К ее облегчению, Томалсс сказал: “Нет. Но он признался, что был там, признался, что был частью заговора. Он вовлек в это дело представителей мужской Расы.”
“Если он дал показания, которые помогли Гонке, разве он не заслуживает снисхождения?” — спросила Моник.
“Он снисходителен в том, что касается тюремного заключения”. Томалсс сделал паузу, затем задал свой собственный вопрос: “Почему вас так интересует этот мужчина-тосевит, Моник Дютурд? Ты хочешь спариться с ним?”
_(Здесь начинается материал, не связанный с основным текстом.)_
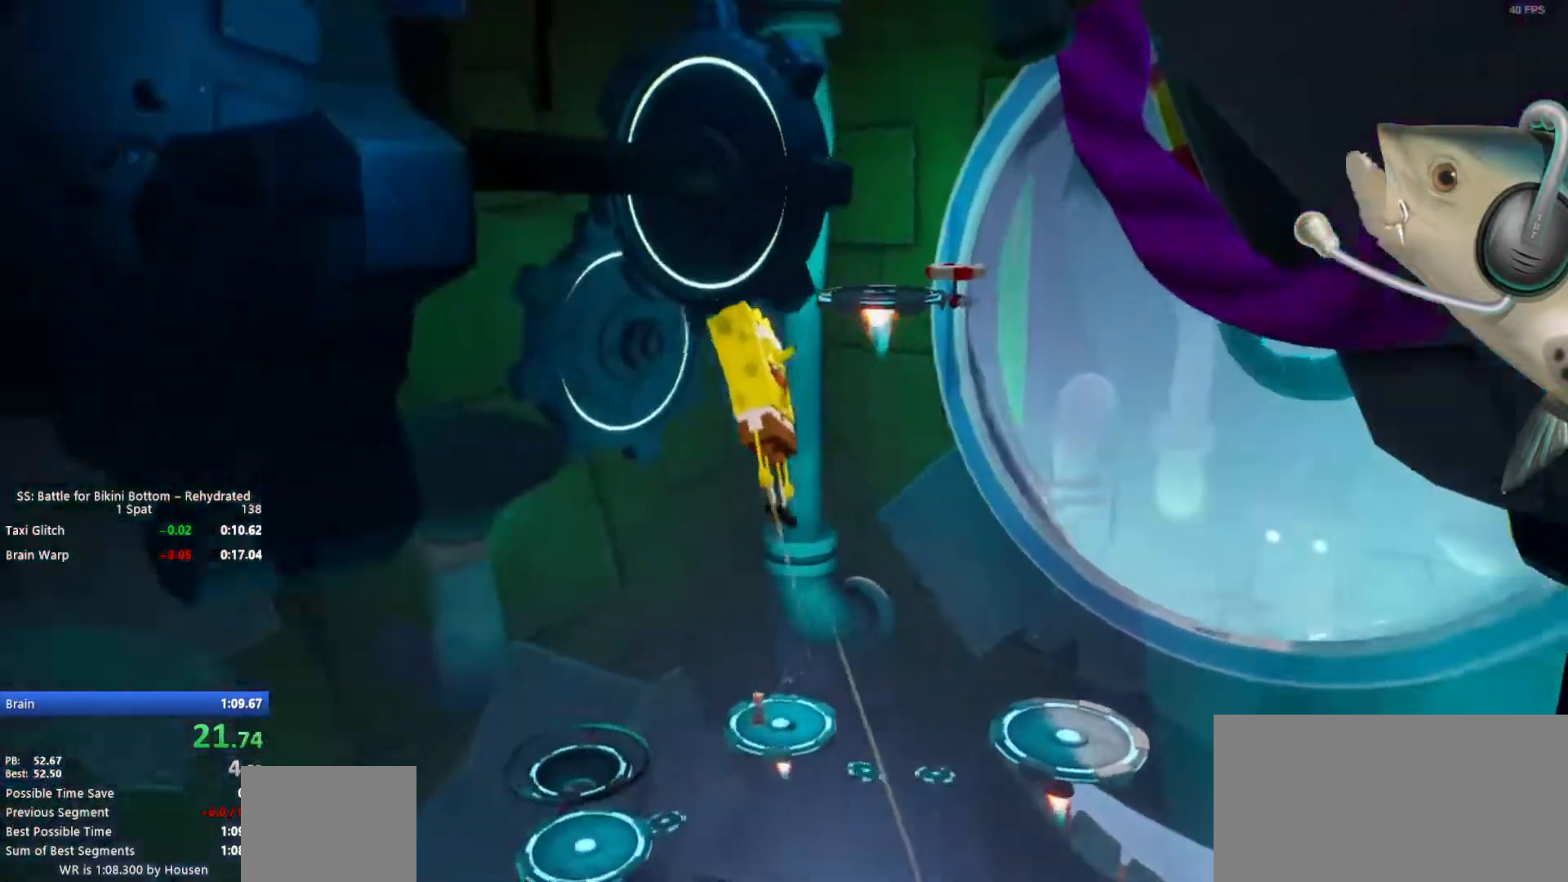
{"keys": [], "mouse": [], "events": [[83, "ctrl", "up"]]}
Пьер перевел это несколько более прямолинейно. Моник бросила на него злобный взгляд. Он рассмеялся над ней. Но Томалсс определенно не была дурой, потому что эта мысль вертелась у нее в голове. Пока она раздумывала, что сказать, Пьер дал свой совет: “Если ты имеешь в виду "да", скажи "да". Если ты имеешь в виду "нет", все равно скажи "да". В любом случае, они думают, что мы все время помешаны на сексе. Это поможет подтолкнуть его.”
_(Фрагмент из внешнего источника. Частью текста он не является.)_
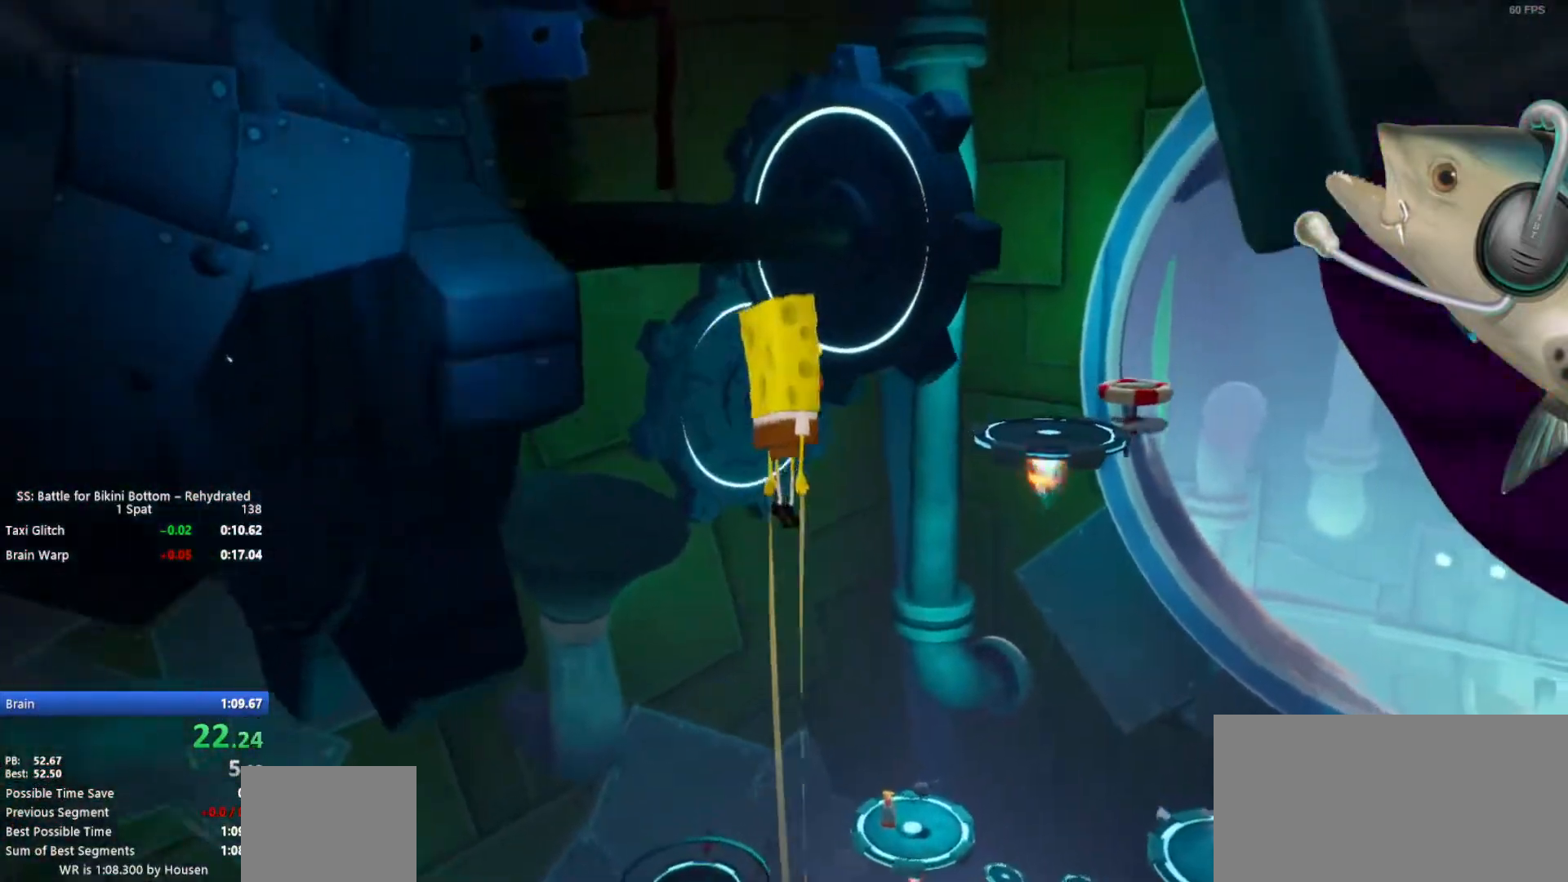
{"keys": ["ctrl"], "mouse": [], "events": [[200, "shift", "down"], [333, "shift", "up"], [433, "ctrl", "down"]]}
“Хорошо. Спасибо. Переведи это…” Моник подумала, потом сказала: “Да. У нас еще никогда не было такой возможности, и я с трудом могу дождаться. До сих пор мы были просто друзьями.”
Переведя это на язык ящериц, ее брат энергично кивнул. "хорошо. Очень хорошо. Дружба для них очень важна.”
“Я поняла это по вопросам, которые он задает о римлянах”, - сказала Моник.
Томалсс снова вздохнул. “Несмотря на ваше желание, каким бы срочным оно ни было, я сомневаюсь, что у меня хватит влияния поступить так, как вы хотите… Почему вы, двое тосевитов, смеетесь?”
Моник и Пьер посмотрели друг на друга и снова начали смеяться. “Как мы объясним, что он звучит как худший плохой фильм, когда-либо снятый?” — спросила Моник.